With their grand stature and symmetrical, spiral horns, the greater kudu cuts an impressive figure. Native to eastern and southern Africa, these woodland antelopes are herbivores that spend much of their time foraging for shoots and leaves. This beautiful animal can still be found in great numbers in the southern part of their territory, as they are protected in many countries and exist in large numbers on reserves like Kruger National Park.

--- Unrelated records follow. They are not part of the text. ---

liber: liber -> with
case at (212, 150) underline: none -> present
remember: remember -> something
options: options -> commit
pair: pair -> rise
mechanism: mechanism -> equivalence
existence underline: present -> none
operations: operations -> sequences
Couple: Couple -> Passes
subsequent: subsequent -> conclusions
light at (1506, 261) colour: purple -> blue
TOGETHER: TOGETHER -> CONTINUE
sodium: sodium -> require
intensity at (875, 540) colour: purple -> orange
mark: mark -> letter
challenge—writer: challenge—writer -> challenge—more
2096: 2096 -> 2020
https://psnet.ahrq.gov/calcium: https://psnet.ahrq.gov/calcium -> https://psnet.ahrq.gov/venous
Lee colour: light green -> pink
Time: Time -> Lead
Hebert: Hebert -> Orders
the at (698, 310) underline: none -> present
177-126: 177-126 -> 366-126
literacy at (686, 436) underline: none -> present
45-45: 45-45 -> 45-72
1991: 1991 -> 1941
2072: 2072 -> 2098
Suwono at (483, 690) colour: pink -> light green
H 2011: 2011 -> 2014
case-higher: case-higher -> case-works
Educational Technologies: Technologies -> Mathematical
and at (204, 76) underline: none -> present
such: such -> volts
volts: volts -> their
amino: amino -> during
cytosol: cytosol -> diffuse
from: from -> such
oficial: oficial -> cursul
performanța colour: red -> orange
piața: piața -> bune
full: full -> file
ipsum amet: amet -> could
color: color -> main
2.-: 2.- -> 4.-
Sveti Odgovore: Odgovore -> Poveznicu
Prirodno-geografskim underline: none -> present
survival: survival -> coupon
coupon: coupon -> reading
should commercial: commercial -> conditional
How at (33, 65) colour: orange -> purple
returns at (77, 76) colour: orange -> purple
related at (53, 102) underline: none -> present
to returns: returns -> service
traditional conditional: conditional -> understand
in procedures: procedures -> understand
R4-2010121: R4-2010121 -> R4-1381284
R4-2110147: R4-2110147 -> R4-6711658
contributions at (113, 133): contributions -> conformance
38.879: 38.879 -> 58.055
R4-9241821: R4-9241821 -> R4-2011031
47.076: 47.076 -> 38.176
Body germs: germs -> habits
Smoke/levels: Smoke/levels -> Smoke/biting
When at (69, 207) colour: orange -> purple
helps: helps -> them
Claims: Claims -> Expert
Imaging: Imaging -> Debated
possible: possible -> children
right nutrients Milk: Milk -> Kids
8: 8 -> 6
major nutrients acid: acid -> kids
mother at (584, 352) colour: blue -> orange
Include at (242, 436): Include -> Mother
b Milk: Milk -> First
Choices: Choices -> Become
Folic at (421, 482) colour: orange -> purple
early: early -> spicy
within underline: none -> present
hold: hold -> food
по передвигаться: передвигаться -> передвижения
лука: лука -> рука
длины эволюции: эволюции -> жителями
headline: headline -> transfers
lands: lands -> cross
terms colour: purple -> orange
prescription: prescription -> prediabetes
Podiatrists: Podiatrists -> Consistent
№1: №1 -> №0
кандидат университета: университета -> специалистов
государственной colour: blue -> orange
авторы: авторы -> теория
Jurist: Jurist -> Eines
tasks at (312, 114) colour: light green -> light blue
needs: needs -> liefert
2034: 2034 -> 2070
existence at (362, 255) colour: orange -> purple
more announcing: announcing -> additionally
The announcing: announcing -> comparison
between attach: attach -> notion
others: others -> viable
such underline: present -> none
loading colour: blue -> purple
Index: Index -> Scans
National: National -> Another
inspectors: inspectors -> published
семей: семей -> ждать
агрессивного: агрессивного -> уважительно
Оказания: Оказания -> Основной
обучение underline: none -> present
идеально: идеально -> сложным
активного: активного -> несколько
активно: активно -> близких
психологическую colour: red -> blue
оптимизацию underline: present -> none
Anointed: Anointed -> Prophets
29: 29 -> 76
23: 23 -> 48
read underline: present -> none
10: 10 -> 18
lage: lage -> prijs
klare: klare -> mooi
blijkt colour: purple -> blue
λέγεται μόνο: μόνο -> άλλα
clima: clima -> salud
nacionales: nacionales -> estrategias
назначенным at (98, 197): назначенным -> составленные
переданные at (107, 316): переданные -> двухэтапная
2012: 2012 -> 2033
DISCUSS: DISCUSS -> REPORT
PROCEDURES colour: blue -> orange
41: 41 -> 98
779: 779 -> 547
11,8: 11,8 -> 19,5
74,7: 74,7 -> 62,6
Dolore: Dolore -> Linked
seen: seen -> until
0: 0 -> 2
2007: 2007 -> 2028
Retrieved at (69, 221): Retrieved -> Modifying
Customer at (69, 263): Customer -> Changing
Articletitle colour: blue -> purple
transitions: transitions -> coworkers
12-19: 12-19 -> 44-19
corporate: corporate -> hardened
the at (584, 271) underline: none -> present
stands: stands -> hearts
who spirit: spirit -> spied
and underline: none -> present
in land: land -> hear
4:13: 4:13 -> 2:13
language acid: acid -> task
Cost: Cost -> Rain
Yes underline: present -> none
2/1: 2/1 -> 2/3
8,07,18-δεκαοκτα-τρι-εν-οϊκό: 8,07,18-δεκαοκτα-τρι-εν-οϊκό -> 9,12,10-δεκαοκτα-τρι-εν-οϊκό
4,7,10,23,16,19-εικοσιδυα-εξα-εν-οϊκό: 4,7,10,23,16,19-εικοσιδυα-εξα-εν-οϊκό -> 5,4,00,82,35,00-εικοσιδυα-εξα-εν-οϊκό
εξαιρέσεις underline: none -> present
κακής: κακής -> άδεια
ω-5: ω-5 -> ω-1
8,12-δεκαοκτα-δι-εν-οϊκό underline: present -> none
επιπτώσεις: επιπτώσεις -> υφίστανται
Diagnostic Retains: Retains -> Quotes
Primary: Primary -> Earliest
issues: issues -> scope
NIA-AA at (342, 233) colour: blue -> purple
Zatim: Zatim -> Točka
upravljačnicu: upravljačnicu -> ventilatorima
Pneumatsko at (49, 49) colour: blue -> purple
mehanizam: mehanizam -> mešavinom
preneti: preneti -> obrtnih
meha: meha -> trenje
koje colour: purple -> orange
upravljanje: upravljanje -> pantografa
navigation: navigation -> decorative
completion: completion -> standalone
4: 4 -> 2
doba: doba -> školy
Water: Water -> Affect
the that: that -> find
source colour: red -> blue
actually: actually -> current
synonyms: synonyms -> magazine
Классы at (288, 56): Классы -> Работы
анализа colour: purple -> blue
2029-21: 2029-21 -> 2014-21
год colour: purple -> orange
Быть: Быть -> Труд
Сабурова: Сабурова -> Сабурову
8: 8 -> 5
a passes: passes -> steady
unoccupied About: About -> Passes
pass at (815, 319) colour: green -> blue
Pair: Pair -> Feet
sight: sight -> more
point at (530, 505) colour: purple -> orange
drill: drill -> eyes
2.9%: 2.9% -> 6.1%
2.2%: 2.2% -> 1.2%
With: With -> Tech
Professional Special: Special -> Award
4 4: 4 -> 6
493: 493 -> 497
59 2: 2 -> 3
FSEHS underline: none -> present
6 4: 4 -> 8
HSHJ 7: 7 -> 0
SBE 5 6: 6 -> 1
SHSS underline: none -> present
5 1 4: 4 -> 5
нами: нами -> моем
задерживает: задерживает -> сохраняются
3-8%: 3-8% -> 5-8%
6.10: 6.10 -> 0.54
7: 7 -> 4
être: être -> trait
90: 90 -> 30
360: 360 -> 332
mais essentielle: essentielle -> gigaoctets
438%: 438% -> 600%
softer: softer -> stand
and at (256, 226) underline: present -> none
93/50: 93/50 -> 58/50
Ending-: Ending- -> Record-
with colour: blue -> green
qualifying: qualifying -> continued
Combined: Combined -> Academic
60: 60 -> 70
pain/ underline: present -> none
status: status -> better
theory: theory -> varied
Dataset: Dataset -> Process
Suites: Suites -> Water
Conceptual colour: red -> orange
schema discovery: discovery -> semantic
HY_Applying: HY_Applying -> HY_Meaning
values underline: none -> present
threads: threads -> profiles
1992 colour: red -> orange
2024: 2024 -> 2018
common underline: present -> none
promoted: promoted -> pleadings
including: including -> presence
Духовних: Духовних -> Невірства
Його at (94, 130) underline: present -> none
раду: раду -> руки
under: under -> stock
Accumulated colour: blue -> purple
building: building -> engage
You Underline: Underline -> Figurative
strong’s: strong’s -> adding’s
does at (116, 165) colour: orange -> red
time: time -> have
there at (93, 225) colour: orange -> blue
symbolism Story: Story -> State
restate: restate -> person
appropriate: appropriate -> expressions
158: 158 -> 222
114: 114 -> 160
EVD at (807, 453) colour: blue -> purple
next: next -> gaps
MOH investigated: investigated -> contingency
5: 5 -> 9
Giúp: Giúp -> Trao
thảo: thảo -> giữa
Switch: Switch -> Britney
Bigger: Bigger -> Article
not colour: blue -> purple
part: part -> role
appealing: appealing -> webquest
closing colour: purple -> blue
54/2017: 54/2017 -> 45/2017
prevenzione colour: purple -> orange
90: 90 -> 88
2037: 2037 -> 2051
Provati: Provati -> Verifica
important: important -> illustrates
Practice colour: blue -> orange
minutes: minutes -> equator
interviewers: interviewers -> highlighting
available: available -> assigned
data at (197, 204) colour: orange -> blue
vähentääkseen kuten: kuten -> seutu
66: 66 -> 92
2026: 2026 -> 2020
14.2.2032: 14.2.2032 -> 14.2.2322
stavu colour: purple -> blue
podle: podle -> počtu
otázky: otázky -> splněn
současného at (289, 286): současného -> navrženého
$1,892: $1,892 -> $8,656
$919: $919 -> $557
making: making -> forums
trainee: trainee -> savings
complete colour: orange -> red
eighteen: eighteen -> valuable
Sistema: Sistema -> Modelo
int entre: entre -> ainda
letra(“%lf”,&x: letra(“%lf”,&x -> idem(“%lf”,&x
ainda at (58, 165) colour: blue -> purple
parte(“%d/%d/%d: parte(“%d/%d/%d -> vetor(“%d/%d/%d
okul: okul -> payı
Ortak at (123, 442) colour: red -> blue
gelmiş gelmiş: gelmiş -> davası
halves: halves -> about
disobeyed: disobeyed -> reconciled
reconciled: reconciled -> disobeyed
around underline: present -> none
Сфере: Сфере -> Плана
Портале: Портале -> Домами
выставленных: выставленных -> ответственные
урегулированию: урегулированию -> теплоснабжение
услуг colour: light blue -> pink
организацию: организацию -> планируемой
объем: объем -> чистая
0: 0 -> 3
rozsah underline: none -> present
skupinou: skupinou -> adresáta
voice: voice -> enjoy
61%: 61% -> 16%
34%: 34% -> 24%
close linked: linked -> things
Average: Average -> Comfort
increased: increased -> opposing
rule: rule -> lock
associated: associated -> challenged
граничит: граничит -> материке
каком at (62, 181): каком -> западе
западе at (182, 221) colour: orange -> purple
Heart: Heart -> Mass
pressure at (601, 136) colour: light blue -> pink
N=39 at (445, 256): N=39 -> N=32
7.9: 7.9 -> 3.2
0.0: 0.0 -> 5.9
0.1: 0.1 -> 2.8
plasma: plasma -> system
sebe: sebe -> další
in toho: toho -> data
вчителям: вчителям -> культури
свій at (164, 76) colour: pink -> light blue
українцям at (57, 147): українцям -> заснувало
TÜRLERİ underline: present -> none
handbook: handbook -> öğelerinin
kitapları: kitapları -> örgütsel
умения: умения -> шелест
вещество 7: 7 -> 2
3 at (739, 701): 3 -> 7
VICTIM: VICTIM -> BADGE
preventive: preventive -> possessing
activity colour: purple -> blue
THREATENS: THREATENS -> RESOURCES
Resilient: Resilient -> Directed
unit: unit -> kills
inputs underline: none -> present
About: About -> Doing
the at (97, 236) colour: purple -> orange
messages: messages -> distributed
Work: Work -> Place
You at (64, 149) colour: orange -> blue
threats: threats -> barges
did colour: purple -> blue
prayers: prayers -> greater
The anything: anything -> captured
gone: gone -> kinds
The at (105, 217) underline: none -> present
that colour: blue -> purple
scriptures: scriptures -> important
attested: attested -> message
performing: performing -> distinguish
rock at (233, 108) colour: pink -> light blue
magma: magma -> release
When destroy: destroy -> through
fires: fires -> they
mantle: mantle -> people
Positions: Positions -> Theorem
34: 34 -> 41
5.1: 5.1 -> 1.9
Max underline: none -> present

As one of the larger antelope species, an adult male can weigh anywhere between 260 to 700 pounds and stand up to 60 inches tall at the shoulder. Perhaps one of their most impressive features is their twisting horns, which only the males possess. They'll typically form two to two-and-a-half twists and reach, on average, up to 47 inches if straightened. One male has even been recorded as having horns that are 73.87 inches long! These horns begin to grow when the bull is between six and 12 months old and will reach their full length by the time the bull is six years old.
But even though these horns could do some damage, the greater kudu is generally not an aggressive animal. Occasionally, males will lock horns—particularly if they are the same size and stature. In these cases, dominance is determined when one male stands sideways to make himself look as big as possible and the other backs off. In the rare case that no one backs down, they can remain locked until they starve to death.
Kudus tend to keep out of wide, open spaces and their stripes help them blend into the vegetation. They will stand completely motionless to keep themselves hidden, even under the blazing sun. This shields them from their main predators, which are lions, African dogs, and spotted hyenas. They aren't as quick as the other kudu species, the lesser kudu, so rather than escape over open terrain, they'll leap through shrubs and around small trees to shake predators.
Males will usually remain solitary, though as bachelors they can make small groups. This is quite different from the females, who will form small groups of three to ten with their calves. A male will join the herd only during the mating season. The greater kudu has an eight-month gestation period and the pregnant female will separate herself from the group to give birth. She'll then hide her calf in the bush for four to five weeks, returning only to nurse.
After that, the calf will start to join its mother out in the wild and by three to four months will always be by her side. The greater kudu grows up quickly, and by six months will be fairly independent.
While the greater kudu is not considered to be under threat, there are still concerns about the species. As happens with many animals, their habitat is being eroded as people transform it into farmland. They can also be targeted by poachers for the meat and horns. Fortunately, at this stage, the population is still large enough that conservationists don't consider them to be threatened or endangered.